Toronto can still hit, checking in with the sixth-best wRC+ over the past month. And while Cleveland’s offense is cooked, I’m betting poor pitching prevails in this one.
It almost seems too obvious, but Sean Zerillo’s model makes this total 9.7, and BallParkPal’s makes it 10.6. The value's there.
Patrick Corbin (LHP) vs. Aaron Nola (RHP)
The Nationals should turn around and post some runs after getting no-hit by (checks notes) Michael Lorenzen. Come on, guys, have some pride.
I’m worried about Aaron Nola here. He’s been Jekyll and Hyde all year. His fastball velo was down, and then it came back up. But he’s now struggling to locate his secondary stuff.

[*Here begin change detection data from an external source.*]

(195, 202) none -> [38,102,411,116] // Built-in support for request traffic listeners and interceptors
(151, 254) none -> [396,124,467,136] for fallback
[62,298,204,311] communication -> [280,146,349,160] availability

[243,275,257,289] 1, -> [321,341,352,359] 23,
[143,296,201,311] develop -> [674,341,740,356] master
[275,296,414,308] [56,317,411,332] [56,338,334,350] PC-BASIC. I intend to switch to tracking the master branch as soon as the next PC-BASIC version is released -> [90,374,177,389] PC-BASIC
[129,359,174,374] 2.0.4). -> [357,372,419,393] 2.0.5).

Either way, he’s posted a 5.64 ERA over the past five starts. He’s due for some positive regression, but I’m not sold.
Meanwhile, the Phillies should have no problems posting crooked numbers against Patrick Corbin. There’s no need to explain Corbin (he’s allowed 35 earned over his past 47 frames), but we can touch on the Phillies, who boast a 112 wRC+ against southpaws over the past month.
I believe we’re getting the wind blowing out to right field at Citizens Bank Park on Thursday, too, which should boost the offense. And while the Phillies' defense projects to be better with Bryce Harper playing first base, these are still two bottom-10 defenses by Defensive Runs Saved.